YOUR TASK ::
Reproduce the material word for word, from its start through the line containing "Output Format", including that line. Leave the pictures out of your copy.

[Stored data entries]

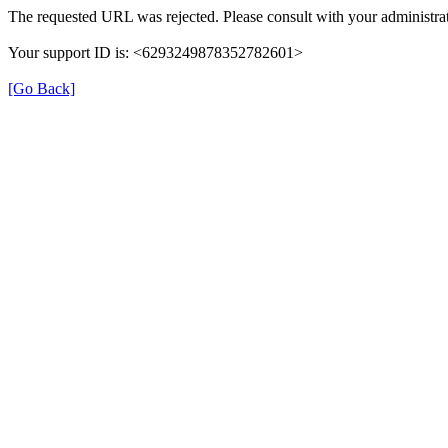
The requested URL was rejected. Please consult with your administrat
Your support ID is: <6293249878352782601>
[Go Back]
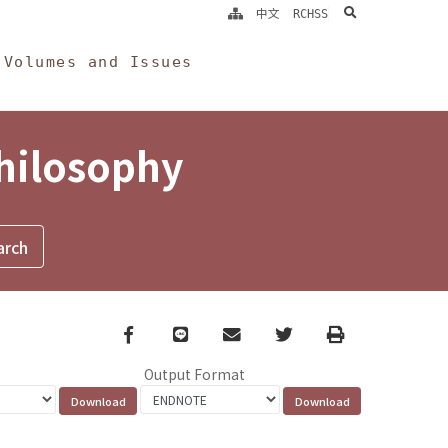
search
中文
RCHSS
Volumes and Issues
Philosophy
Facebook
line
email
Twitter
Print
Output Format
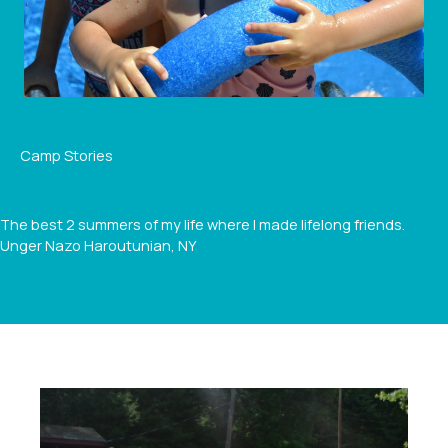
Camp Stories
The best 2 summers of my life where I made lifelong friends.
Unger Nazo Haroutunian, NY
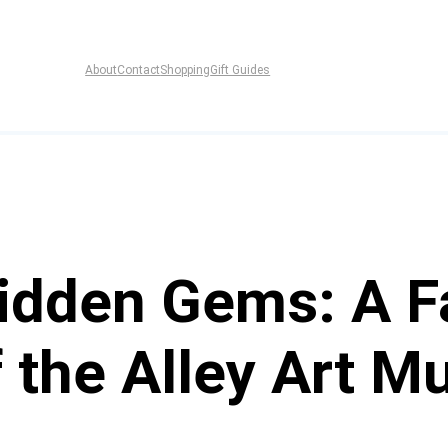
About
Contact
Shopping
Gift Guides
Hidden Gems: A F
 the Alley Art M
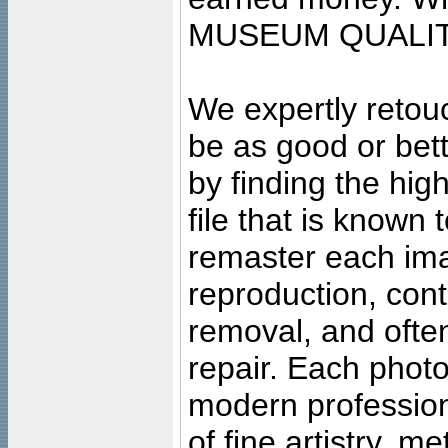
MUSEUM QUALIT
We expertly retouc
be as good or bett
by finding the high
file that is known
remaster each imag
reproduction, cont
removal, and often
repair. Each photo
modern profession
of fine artistry, m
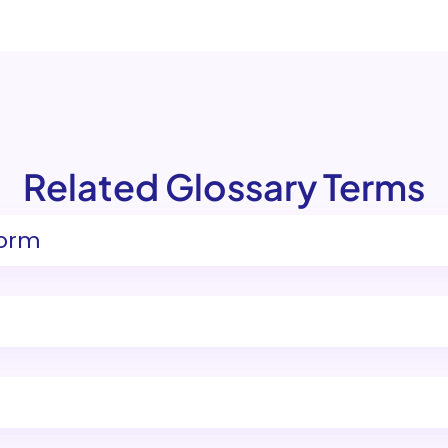
Related Glossary Terms
form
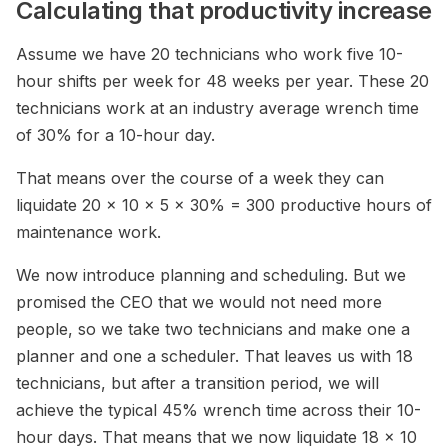
Calculating that productivity increase
Assume we have 20 technicians who work five 10-
hour shifts per week for 48 weeks per year. These 20
technicians work at an industry average wrench time
of 30% for a 10-hour day.
That means over the course of a week they can
liquidate 20 x 10 x 5 x 30% = 300 productive hours of
maintenance work.
We now introduce planning and scheduling. But we
promised the CEO that we would not need more
people, so we take two technicians and make one a
planner and one a scheduler. That leaves us with 18
technicians, but after a transition period, we will
achieve the typical 45% wrench time across their 10-
hour days. That means that we now liquidate 18 x 10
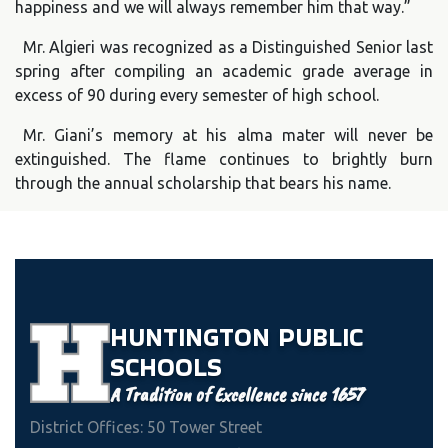
happiness and we will always remember him that way.”
Mr. Algieri was recognized as a Distinguished Senior last
spring after compiling an academic grade average in
excess of 90 during every semester of high school.
Mr. Giani’s memory at his alma mater will never be
extinguished. The flame continues to brightly burn
through the annual scholarship that bears his name.
HUNTINGTON
PUBLIC
SCHOOLS
A Tradition of Excellence since 1657
District Offices: 50 Tower Street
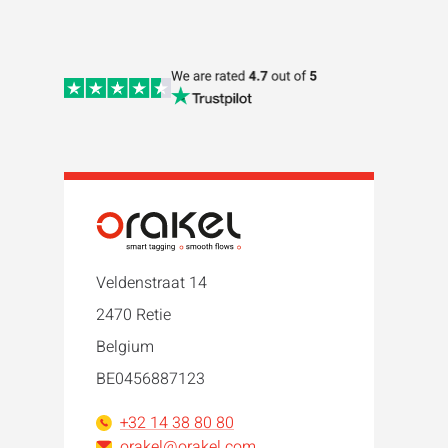
Veldenstraat 14
2470 Retie
Belgium
BE0456887123
+32 14 38 80 80
orakel@orakel.com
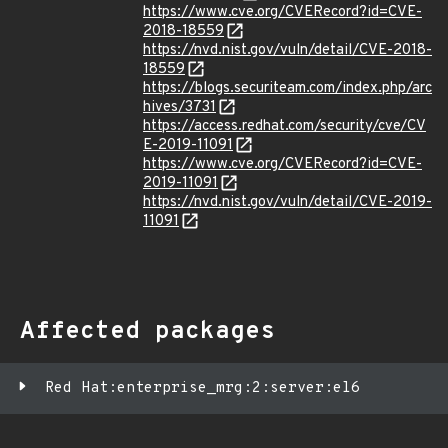
https://www.cve.org/CVERecord?id=CVE-
2018-18559
https://nvd.nist.gov/vuln/detail/CVE-2018-
18559
https://blogs.securiteam.com/index.php/arc
hives/3731
https://access.redhat.com/security/cve/CV
E-2019-11091
https://www.cve.org/CVERecord?id=CVE-
2019-11091
https://nvd.nist.gov/vuln/detail/CVE-2019-
11091
Affected packages
Red Hat:enterprise_mrg:2:server:el6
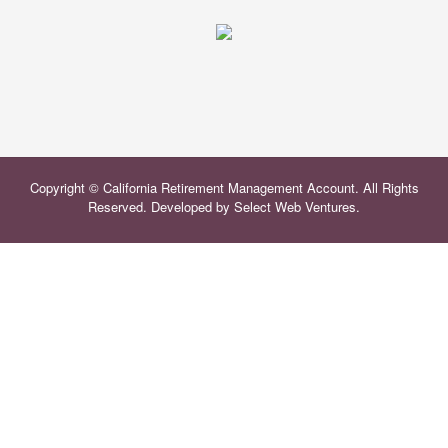
Copyright © California Retirement Management Account. All Rights
Reserved. Developed by
Select Web Ventures
.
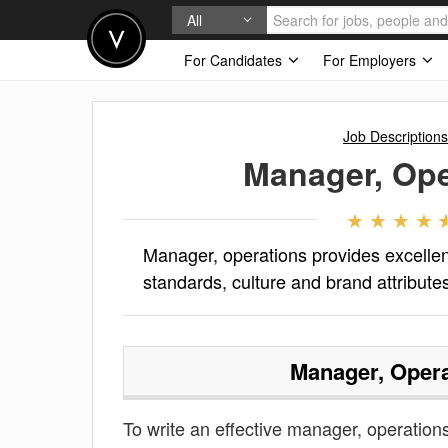
All
For Candidates
For Employers
Job Descriptions
Manager, Ope
Manager, operations provides excellent
standards, culture and brand attribute
Manager, Opera
To write an effective manager, operations 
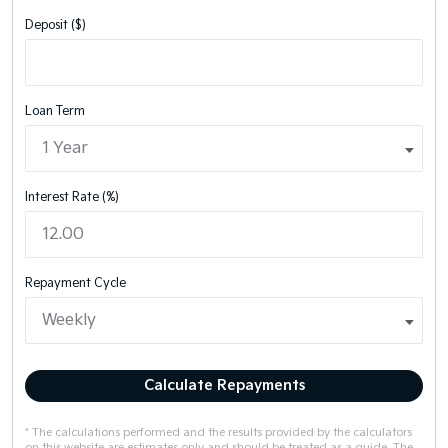
Deposit ($)
Loan Term
Interest Rate (%)
Repayment Cycle
Calculate Repayments
* The calculations performed and the results provided by the calculators
on this website are estimates only and should be treated as a guide. The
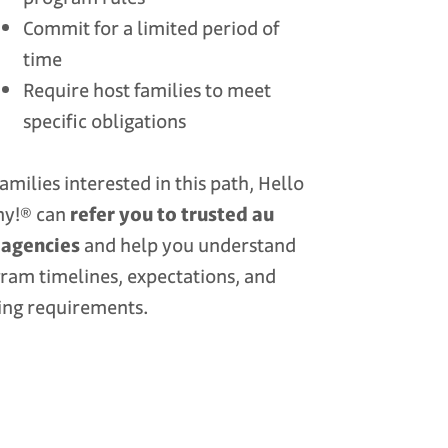
Commit for a limited period of
time
Require host families to meet
specific obligations
families interested in this path, Hello
ny!® can
refer you to trusted au
 agencies
and help you understand
ram timelines, expectations, and
ing requirements.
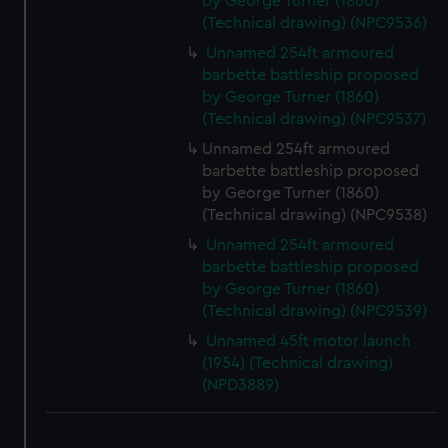
by George Turner (1860)
(Technical drawing) (NPC9536)
Unnamed 254ft armoured
barbette battleship proposed
by George Turner (1860)
(Technical drawing) (NPC9537)
Unnamed 254ft armoured
barbette battleship proposed
by George Turner (1860)
(Technical drawing) (NPC9538)
Unnamed 254ft armoured
barbette battleship proposed
by George Turner (1860)
(Technical drawing) (NPC9539)
Unnamed 45ft motor launch
(1954) (Technical drawing)
(NPD3889)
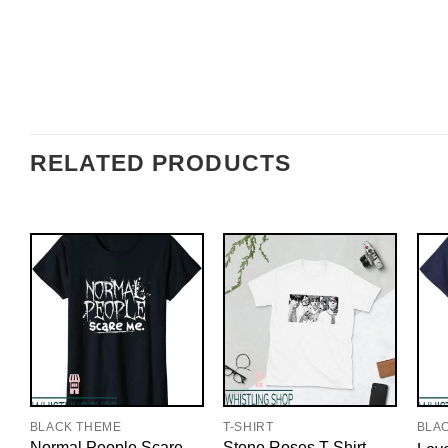
RELATED PRODUCTS
BLACK THEME
T-SHIRT
BLA
Normal People Scare
Stone Roses T-Shirt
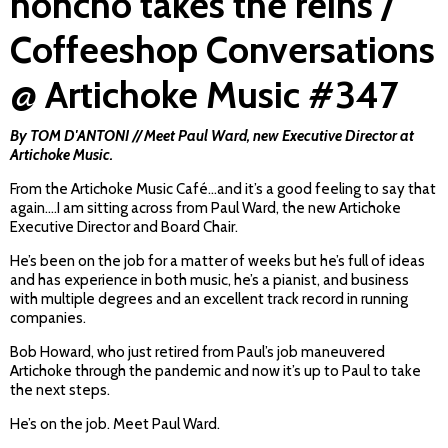
honcho takes the reins /
Coffeeshop Conversations
@ Artichoke Music #347
By TOM D'ANTONI // Meet Paul Ward, new Executive Director at
Artichoke Music.
From the Artichoke Music Café…and it’s a good feeling to say that
again….I am sitting across from Paul Ward, the new Artichoke
Executive Director and Board Chair.
He’s been on the job for a matter of weeks but he’s full of ideas
and has experience in both music, he’s a pianist, and business
with multiple degrees and an excellent track record in running
companies.
Bob Howard, who just retired from Paul’s job maneuvered
Artichoke through the pandemic and now it’s up to Paul to take
the next steps.
He’s on the job. Meet Paul Ward.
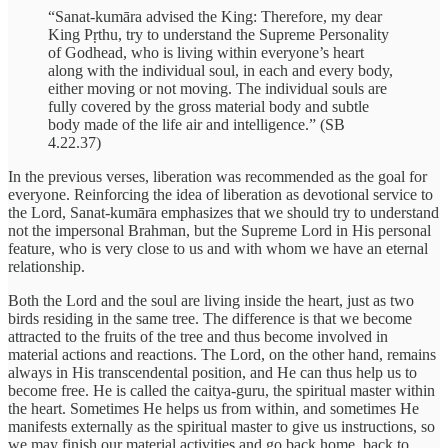
“Sanat-kumāra advised the King: Therefore, my dear
King Pṛthu, try to understand the Supreme Personality
of Godhead, who is living within everyone’s heart
along with the individual soul, in each and every body,
either moving or not moving. The individual souls are
fully covered by the gross material body and subtle
body made of the life air and intelligence.” (SB
4.22.37)
In the previous verses, liberation was recommended as the goal for
everyone. Reinforcing the idea of liberation as devotional service to
the Lord, Sanat-kumāra emphasizes that we should try to understand
not the impersonal Brahman, but the Supreme Lord in His personal
feature, who is very close to us and with whom we have an eternal
relationship.
Both the Lord and the soul are living inside the heart, just as two
birds residing in the same tree. The difference is that we become
attracted to the fruits of the tree and thus become involved in
material actions and reactions. The Lord, on the other hand, remains
always in His transcendental position, and He can thus help us to
become free. He is called the caitya-guru, the spiritual master within
the heart. Sometimes He helps us from within, and sometimes He
manifests externally as the spiritual master to give us instructions, so
we may finish our material activities and go back home, back to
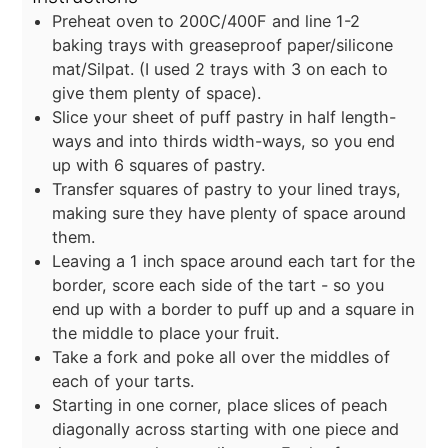
Preheat oven to 200C/400F and line 1-2
baking trays with greaseproof paper/silicone
mat/Silpat. (I used 2 trays with 3 on each to
give them plenty of space).
Slice your sheet of puff pastry in half length-
ways and into thirds width-ways, so you end
up with 6 squares of pastry.
Transfer squares of pastry to your lined trays,
making sure they have plenty of space around
them.
Leaving a 1 inch space around each tart for the
border, score each side of the tart - so you
end up with a border to puff up and a square in
the middle to place your fruit.
Take a fork and poke all over the middles of
each of your tarts.
Starting in one corner, place slices of peach
diagonally across starting with one piece and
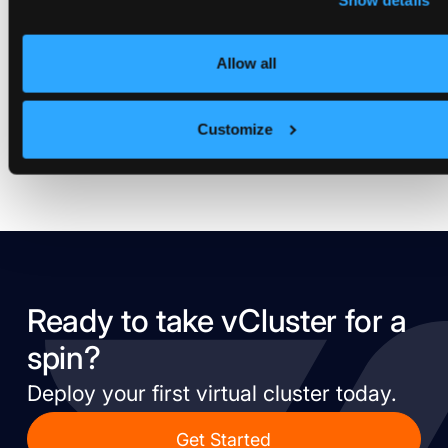
New Open-Source Project Makes
Show details
Kubernetes Policies Simple,
Maintainable and Understandable
Allow all
May 6, 2021
Customize
Ready to take vCluster for a
spin?
Deploy your first virtual cluster today.
Get Started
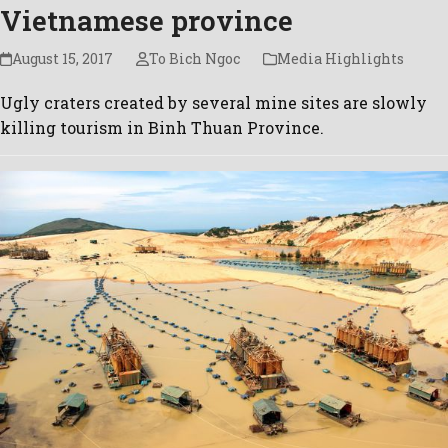
Vietnamese province
August 15, 2017
To Bich Ngoc
Media Highlights
Ugly craters created by several mine sites are slowly
killing tourism in Binh Thuan Province.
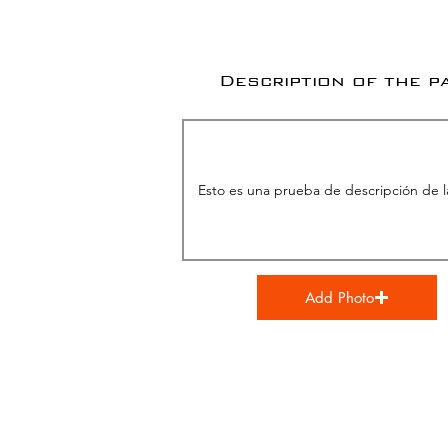
Description of the p
Add Photo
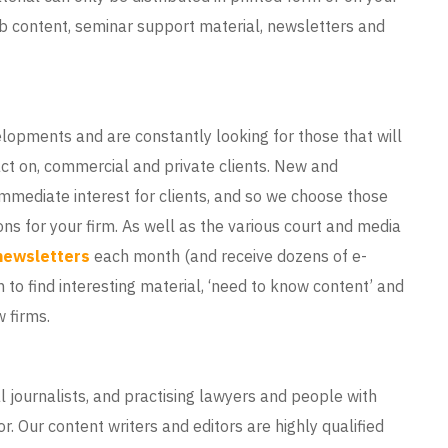
eb content, seminar support material, newsletters and
lopments and are constantly looking for those that will
ct on, commercial and private clients. New and
 immediate interest for clients, and so we choose those
ions for your firm. As well as the various court and media
newsletters
each month (and receive dozens of e-
n to find interesting material, ‘need to know content’ and
 firms.
l journalists, and practising lawyers and people with
r. Our content writers and editors are highly qualified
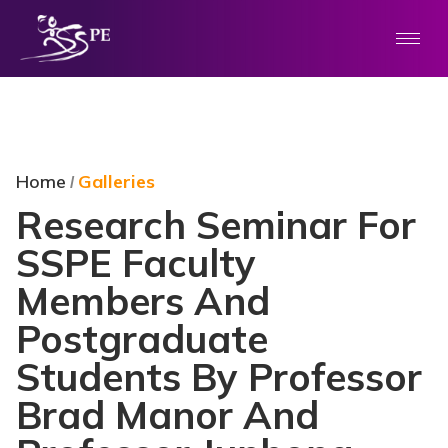
Home
Galleries
/
Research Seminar For
SSPE Faculty
Members And
Postgraduate
Students By Professor
Brad Manor And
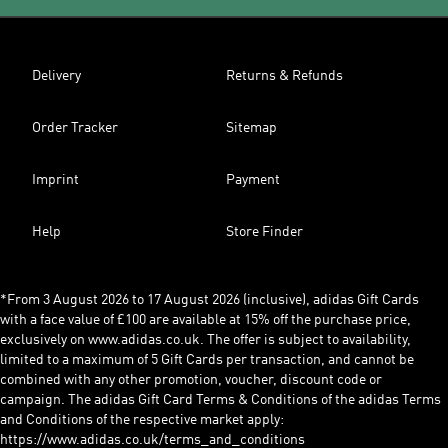
Delivery
Returns & Refunds
Order Tracker
Sitemap
Imprint
Payment
Help
Store Finder
*From 3 August 2026 to 17 August 2026 (inclusive), adidas Gift Cards
with a face value of £100 are available at 15% off the purchase price,
exclusively on www.adidas.co.uk. The offer is subject to availability,
limited to a maximum of 5 Gift Cards per transaction, and cannot be
combined with any other promotion, voucher, discount code or
campaign. The adidas Gift Card Terms & Conditions of the adidas Terms
and Conditions of the respective market apply:
https://www.adidas.co.uk/terms_and_conditions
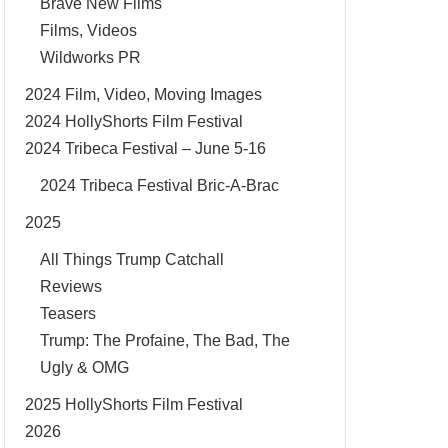
Brave New Films
Films, Videos
Wildworks PR
2024 Film, Video, Moving Images
2024 HollyShorts Film Festival
2024 Tribeca Festival – June 5-16
2024 Tribeca Festival Bric-A-Brac
2025
All Things Trump Catchall
Reviews
Teasers
Trump: The Profaine, The Bad, The
Ugly & OMG
2025 HollyShorts Film Festival
2026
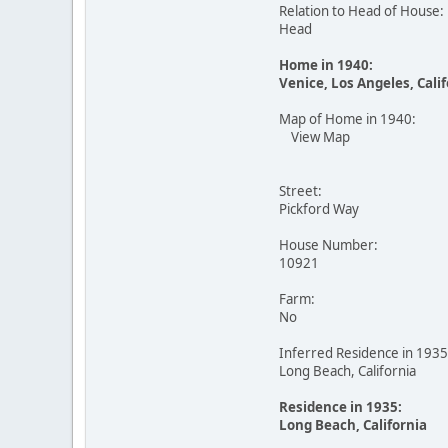
Relation to Head of House:
Head
Home in 1940:
Venice, Los Angeles, Cali
Map of Home in 1940:
View Map
Street:
Pickford Way
House Number:
10921
Farm:
No
Inferred Residence in 1935
Long Beach, California
Residence in 1935:
Long Beach, California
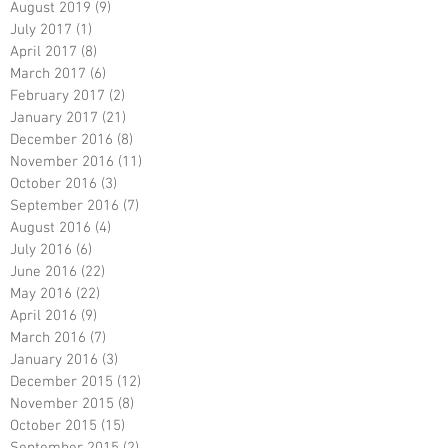
August 2019
(9)
9 posts
July 2017
(1)
1 post
April 2017
(8)
8 posts
March 2017
(6)
6 posts
February 2017
(2)
2 posts
January 2017
(21)
21 posts
December 2016
(8)
8 posts
November 2016
(11)
11 posts
October 2016
(3)
3 posts
September 2016
(7)
7 posts
August 2016
(4)
4 posts
July 2016
(6)
6 posts
June 2016
(22)
22 posts
May 2016
(22)
22 posts
April 2016
(9)
9 posts
March 2016
(7)
7 posts
January 2016
(3)
3 posts
December 2015
(12)
12 posts
November 2015
(8)
8 posts
October 2015
(15)
15 posts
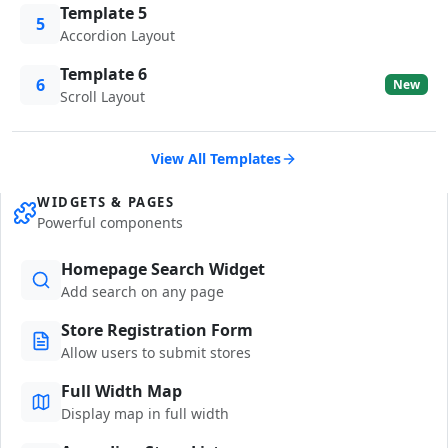
Template 5
5
Accordion Layout
Template 6
6
New
Scroll Layout
View All Templates
WIDGETS & PAGES
Powerful components
Homepage Search Widget
Add search on any page
Store Registration Form
Allow users to submit stores
Full Width Map
Display map in full width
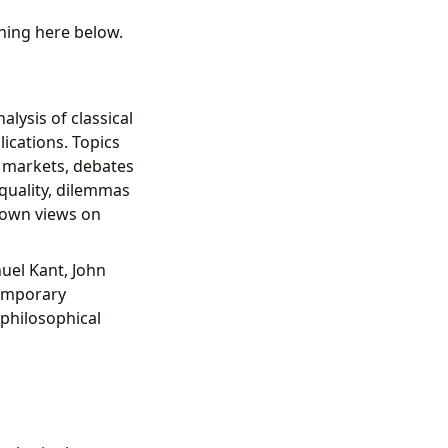
thing here below.
lysis of classical
ications. Topics
f markets, debates
quality, dilemmas
r own views on
nuel Kant, John
temporary
 philosophical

RESPONSE AREA ::
The requested URL was rejected. Please consult with your administrat
Your support ID is: <6293249878352782601>
[Go Back]
search
中文
RCHSS
Volumes and Issues
Philosophy
Facebook
line
email
Twitter
Print
Output Format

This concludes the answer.